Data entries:
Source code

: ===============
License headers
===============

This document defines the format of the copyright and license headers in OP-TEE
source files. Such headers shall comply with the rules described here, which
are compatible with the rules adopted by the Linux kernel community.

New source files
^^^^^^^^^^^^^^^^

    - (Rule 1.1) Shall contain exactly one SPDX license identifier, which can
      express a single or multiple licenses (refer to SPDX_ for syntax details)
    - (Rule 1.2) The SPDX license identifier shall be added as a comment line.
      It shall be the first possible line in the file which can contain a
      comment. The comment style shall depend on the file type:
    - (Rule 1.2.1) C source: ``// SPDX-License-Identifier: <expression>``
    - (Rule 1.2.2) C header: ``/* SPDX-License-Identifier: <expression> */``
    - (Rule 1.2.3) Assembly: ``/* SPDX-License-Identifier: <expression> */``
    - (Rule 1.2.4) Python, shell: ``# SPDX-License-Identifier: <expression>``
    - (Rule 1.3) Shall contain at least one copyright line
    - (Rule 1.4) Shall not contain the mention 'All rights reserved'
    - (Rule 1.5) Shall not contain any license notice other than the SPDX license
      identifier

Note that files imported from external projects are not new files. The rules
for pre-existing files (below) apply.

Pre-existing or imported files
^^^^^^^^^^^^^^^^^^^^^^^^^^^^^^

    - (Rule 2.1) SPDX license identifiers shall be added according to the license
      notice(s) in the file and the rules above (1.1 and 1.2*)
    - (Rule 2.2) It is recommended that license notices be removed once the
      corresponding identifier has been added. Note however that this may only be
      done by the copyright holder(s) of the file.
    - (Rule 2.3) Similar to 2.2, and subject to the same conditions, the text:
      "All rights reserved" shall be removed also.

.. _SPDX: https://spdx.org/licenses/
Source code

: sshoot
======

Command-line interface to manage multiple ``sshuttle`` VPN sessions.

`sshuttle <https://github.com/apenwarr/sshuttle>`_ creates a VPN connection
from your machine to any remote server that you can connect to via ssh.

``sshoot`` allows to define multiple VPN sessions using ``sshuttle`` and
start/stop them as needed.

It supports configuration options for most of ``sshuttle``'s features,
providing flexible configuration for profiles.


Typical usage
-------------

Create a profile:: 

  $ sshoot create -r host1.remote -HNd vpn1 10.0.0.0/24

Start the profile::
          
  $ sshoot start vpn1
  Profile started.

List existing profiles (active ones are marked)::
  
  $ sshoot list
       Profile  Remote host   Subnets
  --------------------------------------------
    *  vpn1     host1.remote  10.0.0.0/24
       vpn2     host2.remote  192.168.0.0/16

| Activity |
Extract the complete set of records unchanged.

| Response |
Source code

: ===============
License headers
===============

This document defines the format of the copyright and license headers in OP-TEE
source files. Such headers shall comply with the rules described here, which
are compatible with the rules adopted by the Linux kernel community.

New source files
^^^^^^^^^^^^^^^^

    - (Rule 1.1) Shall contain exactly one SPDX license identifier, which can
      express a single or multiple licenses (refer to SPDX_ for syntax details)
    - (Rule 1.2) The SPDX license identifier shall be added as a comment line.
      It shall be the first possible line in the file which can contain a
      comment. The comment style shall depend on the file type:
    - (Rule 1.2.1) C source: ``// SPDX-License-Identifier: <expression>``
    - (Rule 1.2.2) C header: ``/* SPDX-License-Identifier: <expression> */``
    - (Rule 1.2.3) Assembly: ``/* SPDX-License-Identifier: <expression> */``
    - (Rule 1.2.4) Python, shell: ``# SPDX-License-Identifier: <expression>``
    - (Rule 1.3) Shall contain at least one copyright line
    - (Rule 1.4) Shall not contain the mention 'All rights reserved'
    - (Rule 1.5) Shall not contain any license notice other than the SPDX license
      identifier

Note that files imported from external projects are not new files. The rules
for pre-existing files (below) apply.

Pre-existing or imported files
^^^^^^^^^^^^^^^^^^^^^^^^^^^^^^

    - (Rule 2.1) SPDX license identifiers shall be added according to the license
      notice(s) in the file and the rules above (1.1 and 1.2*)
    - (Rule 2.2) It is recommended that license notices be removed once the
      corresponding identifier has been added. Note however that this may only be
      done by the copyright holder(s) of the file.
    - (Rule 2.3) Similar to 2.2, and subject to the same conditions, the text:
      "All rights reserved" shall be removed also.

.. _SPDX: https://spdx.org/licenses/
Source code

: sshoot
======

Command-line interface to manage multiple ``sshuttle`` VPN sessions.

`sshuttle <https://github.com/apenwarr/sshuttle>`_ creates a VPN connection
from your machine to any remote server that you can connect to via ssh.

``sshoot`` allows to define multiple VPN sessions using ``sshuttle`` and
start/stop them as needed.

It supports configuration options for most of ``sshuttle``'s features,
providing flexible configuration for profiles.


Typical usage
-------------

Create a profile:: 

  $ sshoot create -r host1.remote -HNd vpn1 10.0.0.0/24

Start the profile::
          
  $ sshoot start vpn1
  Profile started.

List existing profiles (active ones are marked)::
  
  $ sshoot list
       Profile  Remote host   Subnets
  --------------------------------------------
    *  vpn1     host1.remote  10.0.0.0/24
       vpn2     host2.remote  192.168.0.0/16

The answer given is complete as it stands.